Troy Matson is chair of the National Parents Organization of Florida.There are also benefits to the adults, both men and women. Lifelong bitterness growing out of desperate custody battles disappears. Tens of thousands of dollars in legal expenses are saved, which can better be used to the benefit of the children the legal system is supposed to look out for. Both parents can pursue demanding careers, meaning that women's gap in pay can be decreased. Additionally, shared parenting is a pure expression of gender equality.
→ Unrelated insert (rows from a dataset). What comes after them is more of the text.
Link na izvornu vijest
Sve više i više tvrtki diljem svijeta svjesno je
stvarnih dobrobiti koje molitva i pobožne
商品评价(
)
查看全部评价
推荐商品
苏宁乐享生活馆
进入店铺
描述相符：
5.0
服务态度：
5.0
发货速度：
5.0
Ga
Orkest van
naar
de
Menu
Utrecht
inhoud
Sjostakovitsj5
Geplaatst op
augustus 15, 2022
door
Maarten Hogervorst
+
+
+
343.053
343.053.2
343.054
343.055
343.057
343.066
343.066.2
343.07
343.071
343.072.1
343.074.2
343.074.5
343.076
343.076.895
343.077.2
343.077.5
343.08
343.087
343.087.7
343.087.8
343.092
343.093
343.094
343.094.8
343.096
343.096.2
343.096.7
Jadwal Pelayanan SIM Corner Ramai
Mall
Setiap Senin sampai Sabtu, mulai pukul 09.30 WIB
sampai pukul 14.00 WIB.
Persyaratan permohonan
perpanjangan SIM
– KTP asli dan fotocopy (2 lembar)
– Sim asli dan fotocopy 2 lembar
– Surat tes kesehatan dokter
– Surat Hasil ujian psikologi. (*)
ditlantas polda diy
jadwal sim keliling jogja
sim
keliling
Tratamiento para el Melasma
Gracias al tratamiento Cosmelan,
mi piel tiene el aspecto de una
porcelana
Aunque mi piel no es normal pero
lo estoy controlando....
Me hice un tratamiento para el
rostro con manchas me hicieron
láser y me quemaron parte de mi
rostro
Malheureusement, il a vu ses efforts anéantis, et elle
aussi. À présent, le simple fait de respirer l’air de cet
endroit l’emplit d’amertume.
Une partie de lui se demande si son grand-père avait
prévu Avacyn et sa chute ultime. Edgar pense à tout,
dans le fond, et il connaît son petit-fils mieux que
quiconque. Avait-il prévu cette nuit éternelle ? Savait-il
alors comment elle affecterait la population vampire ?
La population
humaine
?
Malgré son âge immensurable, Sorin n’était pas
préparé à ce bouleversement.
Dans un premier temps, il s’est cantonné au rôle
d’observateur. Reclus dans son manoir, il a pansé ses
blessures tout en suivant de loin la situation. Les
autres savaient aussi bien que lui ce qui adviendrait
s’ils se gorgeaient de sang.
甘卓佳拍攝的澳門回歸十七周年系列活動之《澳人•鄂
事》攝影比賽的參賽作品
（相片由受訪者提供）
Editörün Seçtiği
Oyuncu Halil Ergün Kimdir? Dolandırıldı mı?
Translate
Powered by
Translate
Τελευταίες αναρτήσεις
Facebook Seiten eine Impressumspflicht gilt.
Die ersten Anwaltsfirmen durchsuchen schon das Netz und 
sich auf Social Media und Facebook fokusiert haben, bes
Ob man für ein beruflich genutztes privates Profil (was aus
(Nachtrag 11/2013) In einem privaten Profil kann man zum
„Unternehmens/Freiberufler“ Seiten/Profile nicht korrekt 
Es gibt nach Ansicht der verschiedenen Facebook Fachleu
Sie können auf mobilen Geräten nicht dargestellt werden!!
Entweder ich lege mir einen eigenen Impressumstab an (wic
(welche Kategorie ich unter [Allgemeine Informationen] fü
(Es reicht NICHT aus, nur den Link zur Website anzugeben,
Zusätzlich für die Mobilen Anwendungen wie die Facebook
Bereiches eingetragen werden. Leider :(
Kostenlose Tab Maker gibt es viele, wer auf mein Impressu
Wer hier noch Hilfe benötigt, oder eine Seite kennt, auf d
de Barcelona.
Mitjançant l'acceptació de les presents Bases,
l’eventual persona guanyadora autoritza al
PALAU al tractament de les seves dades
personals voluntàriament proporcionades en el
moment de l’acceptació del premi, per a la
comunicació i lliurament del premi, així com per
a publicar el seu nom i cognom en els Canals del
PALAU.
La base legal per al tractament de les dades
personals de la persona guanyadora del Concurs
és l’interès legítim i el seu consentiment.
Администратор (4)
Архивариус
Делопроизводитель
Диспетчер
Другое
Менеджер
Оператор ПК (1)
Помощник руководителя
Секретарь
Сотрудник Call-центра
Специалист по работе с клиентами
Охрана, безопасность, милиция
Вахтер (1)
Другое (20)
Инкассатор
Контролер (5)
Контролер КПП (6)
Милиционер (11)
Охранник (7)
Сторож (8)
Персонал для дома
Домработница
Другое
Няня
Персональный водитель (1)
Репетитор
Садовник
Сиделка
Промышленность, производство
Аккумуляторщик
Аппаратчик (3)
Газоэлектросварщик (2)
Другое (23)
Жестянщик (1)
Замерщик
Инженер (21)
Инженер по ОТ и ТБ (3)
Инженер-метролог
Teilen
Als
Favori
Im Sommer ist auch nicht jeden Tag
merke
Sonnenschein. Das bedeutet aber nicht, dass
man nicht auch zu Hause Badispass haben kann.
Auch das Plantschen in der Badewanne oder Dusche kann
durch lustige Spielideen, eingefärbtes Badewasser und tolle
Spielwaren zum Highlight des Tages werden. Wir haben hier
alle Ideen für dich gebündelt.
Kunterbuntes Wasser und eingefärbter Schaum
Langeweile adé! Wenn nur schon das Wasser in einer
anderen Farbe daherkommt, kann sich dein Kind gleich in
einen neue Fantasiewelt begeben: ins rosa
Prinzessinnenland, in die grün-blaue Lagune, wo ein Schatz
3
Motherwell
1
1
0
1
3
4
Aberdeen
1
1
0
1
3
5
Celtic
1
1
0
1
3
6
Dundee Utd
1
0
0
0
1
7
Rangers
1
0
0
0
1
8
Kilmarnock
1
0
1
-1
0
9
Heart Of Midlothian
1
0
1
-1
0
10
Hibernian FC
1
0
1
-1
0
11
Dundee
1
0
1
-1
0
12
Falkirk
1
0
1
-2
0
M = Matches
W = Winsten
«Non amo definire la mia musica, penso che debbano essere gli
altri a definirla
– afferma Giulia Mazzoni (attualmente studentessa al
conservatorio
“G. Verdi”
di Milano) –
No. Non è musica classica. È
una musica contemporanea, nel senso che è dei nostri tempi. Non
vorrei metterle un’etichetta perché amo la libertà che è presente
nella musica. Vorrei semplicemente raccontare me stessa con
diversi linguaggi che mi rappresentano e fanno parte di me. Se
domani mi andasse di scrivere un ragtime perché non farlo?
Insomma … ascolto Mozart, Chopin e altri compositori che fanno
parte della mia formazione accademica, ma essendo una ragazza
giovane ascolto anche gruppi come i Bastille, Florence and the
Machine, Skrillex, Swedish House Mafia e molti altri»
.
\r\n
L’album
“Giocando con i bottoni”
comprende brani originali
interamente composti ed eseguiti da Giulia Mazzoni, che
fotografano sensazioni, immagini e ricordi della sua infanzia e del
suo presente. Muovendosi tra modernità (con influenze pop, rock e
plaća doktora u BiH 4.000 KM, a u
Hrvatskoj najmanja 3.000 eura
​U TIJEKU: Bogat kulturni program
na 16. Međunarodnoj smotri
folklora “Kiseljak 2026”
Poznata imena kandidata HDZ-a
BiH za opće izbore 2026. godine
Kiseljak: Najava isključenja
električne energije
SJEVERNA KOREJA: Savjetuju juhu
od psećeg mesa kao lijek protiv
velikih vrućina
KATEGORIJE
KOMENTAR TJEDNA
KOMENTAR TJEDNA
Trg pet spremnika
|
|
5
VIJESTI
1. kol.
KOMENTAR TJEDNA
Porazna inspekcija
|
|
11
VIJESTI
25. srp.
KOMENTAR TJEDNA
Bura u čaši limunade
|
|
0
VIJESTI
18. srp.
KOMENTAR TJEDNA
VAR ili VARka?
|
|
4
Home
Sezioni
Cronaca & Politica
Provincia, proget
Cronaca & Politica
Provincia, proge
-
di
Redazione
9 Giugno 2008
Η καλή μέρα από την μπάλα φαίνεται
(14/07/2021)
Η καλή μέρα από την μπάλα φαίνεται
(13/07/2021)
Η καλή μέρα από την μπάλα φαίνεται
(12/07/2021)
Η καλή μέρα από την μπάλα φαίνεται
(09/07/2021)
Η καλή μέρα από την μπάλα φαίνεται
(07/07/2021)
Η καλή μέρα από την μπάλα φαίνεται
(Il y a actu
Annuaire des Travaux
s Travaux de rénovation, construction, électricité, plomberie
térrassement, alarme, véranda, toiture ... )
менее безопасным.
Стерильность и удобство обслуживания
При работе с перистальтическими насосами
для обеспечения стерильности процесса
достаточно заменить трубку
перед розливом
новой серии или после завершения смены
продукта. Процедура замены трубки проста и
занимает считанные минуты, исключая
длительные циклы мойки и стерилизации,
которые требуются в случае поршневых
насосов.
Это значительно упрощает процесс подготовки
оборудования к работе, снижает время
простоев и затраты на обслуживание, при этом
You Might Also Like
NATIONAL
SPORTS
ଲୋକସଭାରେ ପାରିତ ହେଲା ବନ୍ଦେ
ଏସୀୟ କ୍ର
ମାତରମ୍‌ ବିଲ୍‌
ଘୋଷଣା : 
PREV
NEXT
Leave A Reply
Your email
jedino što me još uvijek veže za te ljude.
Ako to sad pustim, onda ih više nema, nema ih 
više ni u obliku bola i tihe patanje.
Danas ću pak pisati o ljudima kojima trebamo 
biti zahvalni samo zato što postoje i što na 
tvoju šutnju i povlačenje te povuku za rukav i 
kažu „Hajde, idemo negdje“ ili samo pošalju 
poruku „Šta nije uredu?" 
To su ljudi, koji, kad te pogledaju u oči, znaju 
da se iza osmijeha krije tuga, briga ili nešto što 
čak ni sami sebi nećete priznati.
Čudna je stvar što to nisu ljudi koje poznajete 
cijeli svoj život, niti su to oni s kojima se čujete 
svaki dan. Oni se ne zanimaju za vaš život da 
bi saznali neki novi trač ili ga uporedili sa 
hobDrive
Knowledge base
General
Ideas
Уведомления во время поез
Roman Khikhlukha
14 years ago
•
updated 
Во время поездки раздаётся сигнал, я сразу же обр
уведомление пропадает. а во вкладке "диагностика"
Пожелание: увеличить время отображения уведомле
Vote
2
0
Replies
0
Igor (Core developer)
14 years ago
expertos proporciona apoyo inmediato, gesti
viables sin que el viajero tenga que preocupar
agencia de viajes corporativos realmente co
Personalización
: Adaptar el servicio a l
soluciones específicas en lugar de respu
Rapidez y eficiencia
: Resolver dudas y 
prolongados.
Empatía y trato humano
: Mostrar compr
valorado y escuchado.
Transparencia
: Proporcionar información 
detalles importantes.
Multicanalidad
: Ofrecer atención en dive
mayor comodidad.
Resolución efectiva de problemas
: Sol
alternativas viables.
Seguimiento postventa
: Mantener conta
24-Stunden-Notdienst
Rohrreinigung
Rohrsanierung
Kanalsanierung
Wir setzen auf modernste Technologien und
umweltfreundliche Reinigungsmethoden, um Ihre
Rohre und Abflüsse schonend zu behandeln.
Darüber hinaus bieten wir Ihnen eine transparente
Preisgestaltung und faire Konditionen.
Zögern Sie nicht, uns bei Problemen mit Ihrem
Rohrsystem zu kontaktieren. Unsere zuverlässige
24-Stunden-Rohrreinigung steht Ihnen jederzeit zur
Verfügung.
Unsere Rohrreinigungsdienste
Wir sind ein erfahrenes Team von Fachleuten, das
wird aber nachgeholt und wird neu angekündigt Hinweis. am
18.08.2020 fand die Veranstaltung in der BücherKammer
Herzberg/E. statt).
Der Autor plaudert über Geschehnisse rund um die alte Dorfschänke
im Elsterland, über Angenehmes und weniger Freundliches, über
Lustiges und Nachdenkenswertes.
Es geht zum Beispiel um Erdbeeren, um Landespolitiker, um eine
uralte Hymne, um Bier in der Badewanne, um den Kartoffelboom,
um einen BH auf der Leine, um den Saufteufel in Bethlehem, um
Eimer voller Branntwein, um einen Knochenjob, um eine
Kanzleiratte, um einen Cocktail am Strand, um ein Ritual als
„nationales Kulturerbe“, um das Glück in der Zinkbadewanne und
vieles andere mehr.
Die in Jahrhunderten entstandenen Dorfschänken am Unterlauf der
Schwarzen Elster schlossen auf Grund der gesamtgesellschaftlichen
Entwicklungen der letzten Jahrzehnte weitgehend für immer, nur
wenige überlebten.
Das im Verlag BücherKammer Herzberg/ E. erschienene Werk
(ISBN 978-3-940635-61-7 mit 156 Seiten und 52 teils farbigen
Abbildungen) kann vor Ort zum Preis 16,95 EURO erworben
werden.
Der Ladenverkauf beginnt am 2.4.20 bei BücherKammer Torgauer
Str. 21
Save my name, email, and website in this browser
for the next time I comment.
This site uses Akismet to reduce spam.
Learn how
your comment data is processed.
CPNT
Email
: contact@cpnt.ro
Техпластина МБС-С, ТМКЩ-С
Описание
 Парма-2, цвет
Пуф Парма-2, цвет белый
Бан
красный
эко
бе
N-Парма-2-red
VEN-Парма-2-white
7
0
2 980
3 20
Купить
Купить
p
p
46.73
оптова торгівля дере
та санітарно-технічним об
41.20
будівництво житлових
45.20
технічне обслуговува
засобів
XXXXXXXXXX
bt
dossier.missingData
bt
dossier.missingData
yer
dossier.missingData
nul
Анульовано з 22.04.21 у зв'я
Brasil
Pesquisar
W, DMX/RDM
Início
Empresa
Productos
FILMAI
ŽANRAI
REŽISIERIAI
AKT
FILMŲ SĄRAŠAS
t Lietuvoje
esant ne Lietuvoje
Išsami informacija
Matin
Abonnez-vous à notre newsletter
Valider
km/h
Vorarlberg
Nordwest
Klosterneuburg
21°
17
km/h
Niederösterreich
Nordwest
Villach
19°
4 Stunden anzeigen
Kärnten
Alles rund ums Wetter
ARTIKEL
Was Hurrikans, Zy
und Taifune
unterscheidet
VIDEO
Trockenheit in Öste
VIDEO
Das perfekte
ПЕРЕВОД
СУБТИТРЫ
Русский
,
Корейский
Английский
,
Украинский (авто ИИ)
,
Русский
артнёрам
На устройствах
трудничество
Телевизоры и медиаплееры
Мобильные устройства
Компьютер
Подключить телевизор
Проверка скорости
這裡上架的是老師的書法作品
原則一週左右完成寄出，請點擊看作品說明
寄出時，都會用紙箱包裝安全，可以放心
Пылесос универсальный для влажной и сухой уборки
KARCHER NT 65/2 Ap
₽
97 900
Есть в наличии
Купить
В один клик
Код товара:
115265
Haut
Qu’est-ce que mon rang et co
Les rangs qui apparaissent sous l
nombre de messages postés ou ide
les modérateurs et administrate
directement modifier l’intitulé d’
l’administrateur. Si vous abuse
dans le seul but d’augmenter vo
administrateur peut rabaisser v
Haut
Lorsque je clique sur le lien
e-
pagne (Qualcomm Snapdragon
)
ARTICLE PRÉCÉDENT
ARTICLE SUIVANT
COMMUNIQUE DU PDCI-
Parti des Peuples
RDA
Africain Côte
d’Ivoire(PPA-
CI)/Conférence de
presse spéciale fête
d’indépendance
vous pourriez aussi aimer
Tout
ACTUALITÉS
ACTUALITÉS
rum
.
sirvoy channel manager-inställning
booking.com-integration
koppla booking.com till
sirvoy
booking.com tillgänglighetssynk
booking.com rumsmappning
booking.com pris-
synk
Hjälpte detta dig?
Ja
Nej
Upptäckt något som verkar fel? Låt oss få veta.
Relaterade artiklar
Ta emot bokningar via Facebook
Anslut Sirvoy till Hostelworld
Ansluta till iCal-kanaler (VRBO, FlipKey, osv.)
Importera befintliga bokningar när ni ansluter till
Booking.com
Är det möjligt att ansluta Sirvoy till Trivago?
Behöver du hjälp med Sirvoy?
Critics of shared parenting in Florida fear it would restrict judges to the confines of 50-50 time and require a court to ignore a particular family's situation. That is simply not the case. Judicial discretion would remain as judges would still consider up to 20 factors in determining if moving away from 50-50 is in a child's best interest. A judge could — and should — decide against awarding equal time if a parent is truly unfit or if a parent is dangerous. This bill simply makes equity the starting point in the time-sharing discussion.

The fact is the evidence in favor of shared parenting continues to mount. As just one example, in May of 2015, the Journal of Epidemiology & Community Health published a 150,000-person study titled, "Fifty moves a year: Is there an association between joint physical custody and psychosomatic problems in children?" The study concluded shared parenting after divorce or separation is in the best interest of children's health because the arrangement lowers their stress levels.

Also, shared parenting has recently received high-profile endorsements from the Catholic Church, the 2015 International Conference on Shared Parenting, and the Council of Europe.

SB 668 is a winner for children, mothers, and fathers. Florida has the chance to be a national leader in the effort to bring equity and fairness to family law and put the best interests of children first. Please join me in urging Scott to sign this bill so that more Florida families can survive as well as thrive after divorce.